White blobs have been washing up on the beaches of Newfoundland recently, sparking an investigation by Canadian officials.
They have been described by resident Stan Tobin as doughy – “like someone had tried to bake bread and done a lousy job” – with an odour reminiscent of vegetable oil.
Beachcombers on the southern tip of the Canadian province began reporting the strange substance around early September.
The BBC has reached out to Ottawa officials for comment, but has not received a response.
Photos of the substance began cropping up on a beachcombers group online, prompting speculation that it was fungus or mold, palm oil, paraffin wax or even ambergris – a rare and valuable substance produced by whales and used in the perfume industry.
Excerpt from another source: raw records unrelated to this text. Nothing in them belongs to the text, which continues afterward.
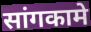
सांगकामे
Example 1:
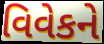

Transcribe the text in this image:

વિવેકને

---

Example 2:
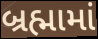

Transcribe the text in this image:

બ્રહ્મામાં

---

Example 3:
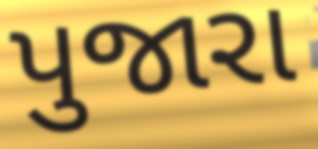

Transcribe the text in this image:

પુજારા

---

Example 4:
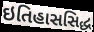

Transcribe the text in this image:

ઇતિહાસસિદ્ધ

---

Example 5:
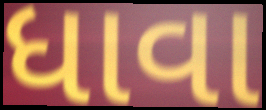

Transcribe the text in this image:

ધાવા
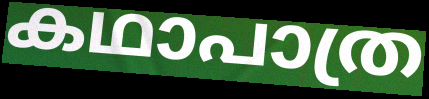
കഥാപാത്ര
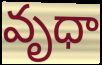
వృధా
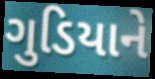
ગુડિયાને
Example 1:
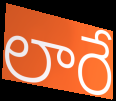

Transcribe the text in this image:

లారే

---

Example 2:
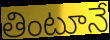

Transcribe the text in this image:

తింటూనే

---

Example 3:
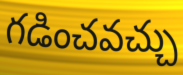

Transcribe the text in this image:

గడించవచ్చు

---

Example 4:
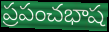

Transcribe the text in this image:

ప్రపంచభాష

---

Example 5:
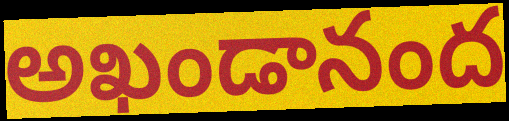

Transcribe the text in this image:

అఖండానంద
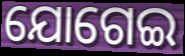
ଯୋଗେଇ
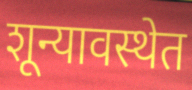
शून्यावस्थेत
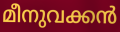
മീനുവക്കൻ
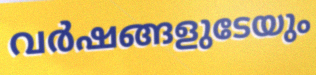
വർഷങ്ങളുടേയും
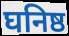
घनिष्ठ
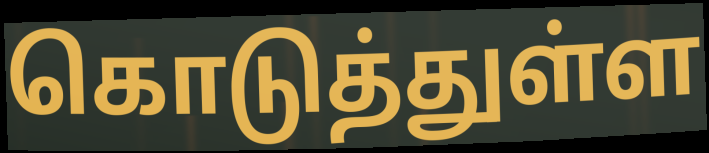
கொடுத்துள்ள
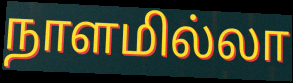
நாளமில்லா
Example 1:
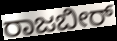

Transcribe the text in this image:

ರಾಜಬೀರ್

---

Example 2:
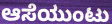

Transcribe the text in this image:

ಆಸೆಯುಂಟು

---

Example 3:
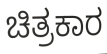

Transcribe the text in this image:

ಚಿತ್ರಕಾರ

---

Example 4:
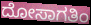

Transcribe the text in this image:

ದೋಸಾಗತಿಂ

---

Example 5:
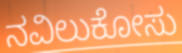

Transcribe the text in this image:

ನವಿಲುಕೋಸು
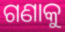
ଗଣାକୁ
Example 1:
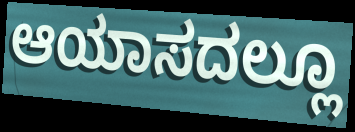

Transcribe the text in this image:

ಆಯಾಸದಲ್ಲೂ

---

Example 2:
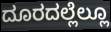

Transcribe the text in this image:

ದೂರದಲ್ಲೆಲ್ಲೂ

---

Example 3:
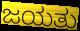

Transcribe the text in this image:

ಜಯತು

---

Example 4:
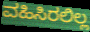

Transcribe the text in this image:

ವಹಿಸಿರಲಿಲ್ಲ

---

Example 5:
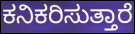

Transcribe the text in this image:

ಕನಿಕರಿಸುತ್ತಾರೆ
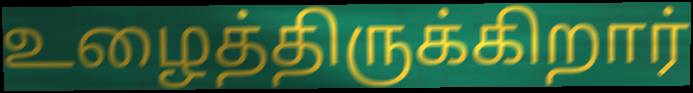
உழைத்திருக்கிறார்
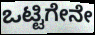
ಒಟ್ಟಿಗೇನೇ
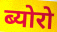
ब्योरो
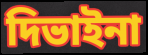
দিভাইনা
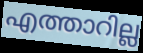
എത്താറില്ല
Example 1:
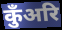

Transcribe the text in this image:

कुँअरि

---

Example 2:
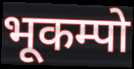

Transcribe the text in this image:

भूकम्पो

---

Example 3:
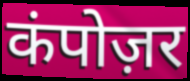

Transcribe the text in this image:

कंपोज़र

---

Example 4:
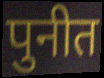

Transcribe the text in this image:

पुनीत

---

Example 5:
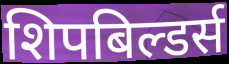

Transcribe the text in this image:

शिपबिल्डर्स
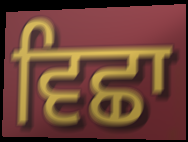
ਵਿਛਾ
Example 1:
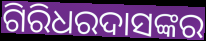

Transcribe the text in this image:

ଗିରିଧରଦାସଙ୍କର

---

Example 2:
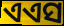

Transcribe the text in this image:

ଏଏସ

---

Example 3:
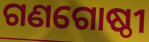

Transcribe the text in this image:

ଗଣଗୋଷ୍ଠୀ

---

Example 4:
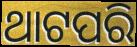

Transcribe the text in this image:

ଥାଟପରି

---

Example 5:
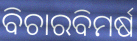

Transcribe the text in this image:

ବିଚାରବିମର୍ଷ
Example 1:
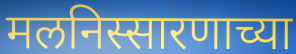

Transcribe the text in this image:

मलनिस्सारणाच्या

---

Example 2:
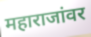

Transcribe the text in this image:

महाराजांवर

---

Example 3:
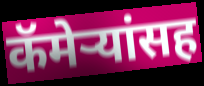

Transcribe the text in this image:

कॅमेऱ्यांसह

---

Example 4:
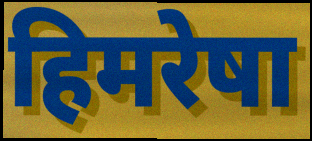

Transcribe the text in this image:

हिमरेषा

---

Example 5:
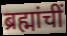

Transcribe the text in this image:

ब्रह्मांचीं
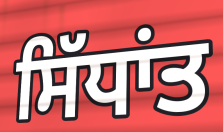
ਸਿੱਧਾਂਤ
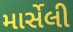
માર્સેલી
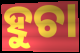
ହୁଚା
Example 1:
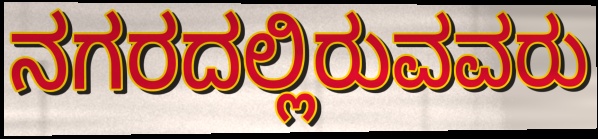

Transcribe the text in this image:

ನಗರದಲ್ಲಿರುವವರು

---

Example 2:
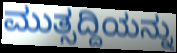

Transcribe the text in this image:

ಮುತ್ಸದ್ದಿಯನ್ನು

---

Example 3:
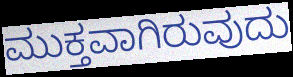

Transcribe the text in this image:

ಮುಕ್ತವಾಗಿರುವುದು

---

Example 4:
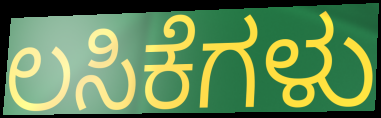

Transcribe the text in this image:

ಲಸಿಕೆಗಳು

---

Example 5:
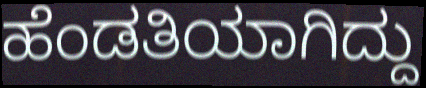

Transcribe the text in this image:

One poster suggested it looked like dough used to make ‘Toutons’ – a regional dish of dough often fried in pork fat.
A spokesperson for Environment and Climate Change Canada told the Globe and Mail, external that the substance was not a petroleum hydrocarbon, petroleum lubricant, biofuel or biodiesel.
While a marine ecologist for Fisheries and Oceans Canada told the newspaper it was not a sea sponge and contained no biological material.
The blobs were spotted along the shores of Placentia Bay, on Newfoundland’s southeast coast.
Mr Tobin, a local environmentalist, lives in Ship Cove, a tiny village on the bay, and regularly walks the beaches.
He discovered the mystery blobs one day last month, initially thinking it looked like Styrofoam.
He’s since come across “hundreds and hundreds of globs – big globs, little globs” with most about 6in (15cm) in diameter, he said.
But when he called the Canadian Coast Guard to report the findings, Mr Tobin was told that was ruled out as the base of the substance.
“Somebody or somebodies know where this came from and how it got there,” Mr Tobin said. “And knows damn well it’s not supposed to be here.”